Larry Summers and the Anti-QE. He wants the government to take advantage of transitory low rates to adopt a more favorable financing position. Fine, except this is precisely the opposite of what quantitative easing is supposed to be doing. In general, sound finance for government is the opposite of Keynesianism; the Keynesian view is that government financing decisions should be taken with an eye to their effect on private, not public, balance sheets.
The Future Is Stasis. Everyone knows the Fermi paradox, almost everyone knows its updated version as the Great Filter. My opinion, this is almost certain proof that the future is socialism, or rather socialism or extinction. Humans will never live anywhere but Earth.
Low interest rates, really? My next project with Arjun Jayadev is a short paper arguing that, contrary to conventional wisdom, interest rates in the past decade were not historically low. The central bank does not set “the” interest rate. For business borrowers, in particular, changes in the Fed Funds rate have very little effect on credit conditions. 
The logic of business cycles. I’m still struggling with the monetarist/New Keynesian thesis that a less than full employment state of aggregate demand is just equivalent to an excess demand for money, or for some set of financial assets. Leijonhufvud argues that this is the case in the downturn, but that there is then an unemployment quasi-equilibrium in which all markets clear except for a notional excess supply of labor. Seems right.
Tobin’s article, “Commercial Banks as Creators of Money.” 1963. An old one, but a bad one. Sometimes it’s worth reviving old arguments.

Crotty on Keynes on politics. One of the best things about studying economics at the University of Massachusetts was learning Keynes from Jim Crotty. What’s tragic is that his book on Keynes’ political vision has never been published, so no one who hasn’t sat in his classroom knows Crotty’s Keynes. I should disseminate some of it here.
Relitigating the ACA. Well, we are. Which means we need to revisit the individual mandate, a right-wing approach to health care that inexplicably migrated almost overnight to the liberal side. The economic arguments for it, IMO, remain bullshit; the ethical and political arguments are worse.
Adventures in Central Bank Independence. It’s increasingly at least somewhat recognized that Bernanke’s policies as a central banker in the face of an incipient depression fall more than a bit short of what he advocated as an academic. Best piece on this evolution I’ve seen is by Laurence Ball. Krugman’s cited it, but he left out some sordid details.

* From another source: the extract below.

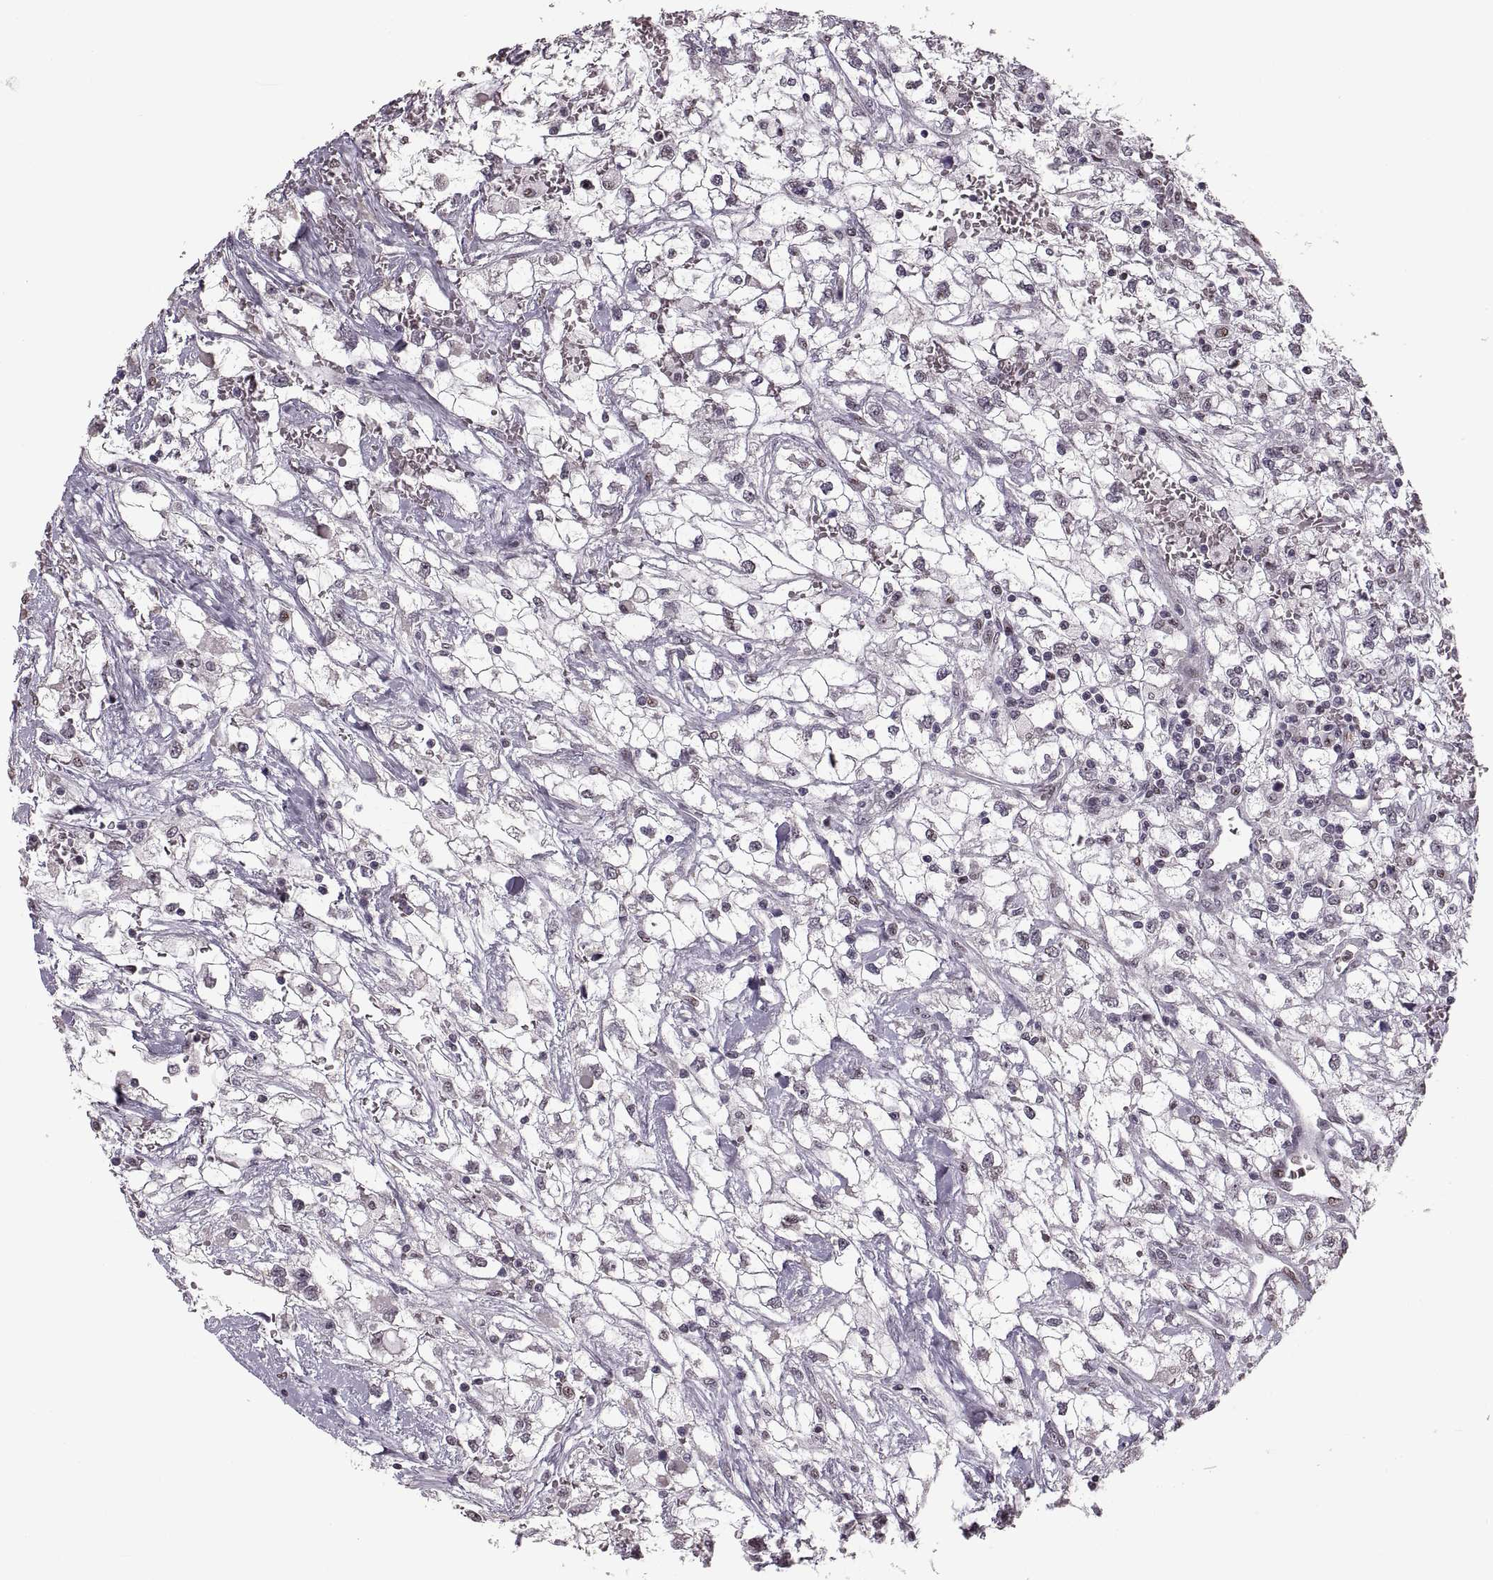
{"staining": {"intensity": "negative", "quantity": "none", "location": "none"}, "tissue": "renal cancer", "cell_type": "Tumor cells", "image_type": "cancer", "snomed": [{"axis": "morphology", "description": "Adenocarcinoma, NOS"}, {"axis": "topography", "description": "Kidney"}], "caption": "Protein analysis of adenocarcinoma (renal) exhibits no significant positivity in tumor cells.", "gene": "PALS1", "patient": {"sex": "male", "age": 59}}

Graeber’s Debt. Don’t care what anyone says, it’s the best book I read last year. The final section — on the last half century — is weaker than the rest of it, but it’s still got a higher rate of brilliancies per page than any other piece of social science I’ve read since I don’t know when. Plus, the dude practically started OWS.

“Mortal Beings Cannot Hold Land to Maturity.” The special place of very long-lived assets in our economy doesn’t get the attention it deserves. (Hello Henry George!) It’s arguable that most investment is technologically longer-lived than it optimally should be, and the rents from the “excess” assets (and of course land) constitute some of the most politically important classes under modern capitalism.

Classics: A Pattern Language. I’d like to write a bunch of posts on books you ought to read. This would be the first one. Utopian architecture theory from the 1970s: how the world should be, from the scale of cities down to the chairs in your kitchen.

One could write lots more hypothetical posts, I certainly won’t write all of them. Maybe, with some luck, two or three. So I admit this exercise is a little pointless: Map is not territory. But if you’re short on territory, it can be fun to draw maps.

UPDATE: It looks like this is now a thing.